EXCERPTED PASSAGE:
Late in his career, Hammerstein experienced numerous legal setbacks, most of them pertaining to ownership of his opera houses, which he endured stoically.

One of his more infamous accusations was from a Frances Lee, an opera singer, who accused him of preventing her from singing in the Manhattan Opera House after one performance. Hammerstein was found not guilty and settled his possible payment for up to $35.

Hammerstein had given his two daughters, Stella and Rose Hammerstein, $200 a week for financial support after the death of his first wife. The payments were given to them by the Equitable Trust Company securely in exchange for stock shares in Hammerstein's Victoria Theatre. In 1912, Hammerstein requested his stocks back from the company and chose to no longer pay for his daughters. Stella and Rose sought to fight against their father, who believed that they could support themselves on their own. Infamously, he compared paying his daughters to "the eccentricities and actions of the late lamented King Lear."

==Death==
Hammerstein contracted kidney problems and paralysis, eventually permanently falling into a coma. He died in 1919 at Lenox Hill Hospital at Park Avenue and 77th Street in Manhattan. His contractual ban on presenting opera was due to expire in 1920; at his death, he was busy planning his return to the opera stage. He is interred at Woodlawn Cemetery in The Bronx, New York City.

==Legacy==
A 1910 song by Jack Norworth entitled "For Months and Months and Months" mentions Hammerstein in its first stanza.

The Manhattan Opera House was bid for $145,000 by Hammerstein's two daughters. They would also sue Hammerstein's third wife, Emma Swift Hammerstein, over money and ownership of the building. Emma Hammerstein would go to court claiming ownership through Hammerstein Opera Company stock, but the stocks were found to be null and void by the judge. The Manhattan Opera House on 34th Street in New York City was renamed the "Hammerstein Ballroom" at the Manhattan Center Studios in his honor.

Hammerstein's son Arthur developed Hammerstein's Theatre (now the Ed Sullivan Theater) at 1697 Broadway in his father's honor. The theater opened on November 30, 1927.

==Broadway credits==
- Santa Maria (1896) – comic opera – composer, lyricist, producer
- Sweet Marie (1901) – musical – producer
- Resurrection (1903) – play – producer, theater owner/operator
- Punch, Judy & Co. (1903) – musical – composer, lyricist, bookwriter and producer
- Hans, the Flute Player (1910) – opera – producer
- Naughty Marietta (1910) – operetta – producer

==Hammerstein family==
Hammerstein had four sons, Abe, Harold, Arthur, Willie and two daughters: Stella and Rose. Arthur continued the family business as an opera and Broadway producer, director, theater owner, and songwriter. Willie managed Oscar's Victoria Theatre, and Willie's son Oscar Hammerstein II was one of Broadway's most influential lyricists and bookwriters, as well as a director and producer.

WHAT IS REQUIRED: Render this sentence from the Hammerstein passage in Spanish: "Hammerstein's son Arthur developed Hammerstein's Theatre (now the Ed Sullivan Theater) at 1697 Broadway in his father's honor."

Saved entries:
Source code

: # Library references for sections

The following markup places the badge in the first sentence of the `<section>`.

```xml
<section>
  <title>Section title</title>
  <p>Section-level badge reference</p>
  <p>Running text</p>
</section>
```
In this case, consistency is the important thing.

RESULT FOR THIS TASK: Arthur, el hijo de Hammerstein, desarrolló el Hammerstein's Theatre (hoy el Ed Sullivan Theater) en el número 1697 de Broadway en honor a su padre.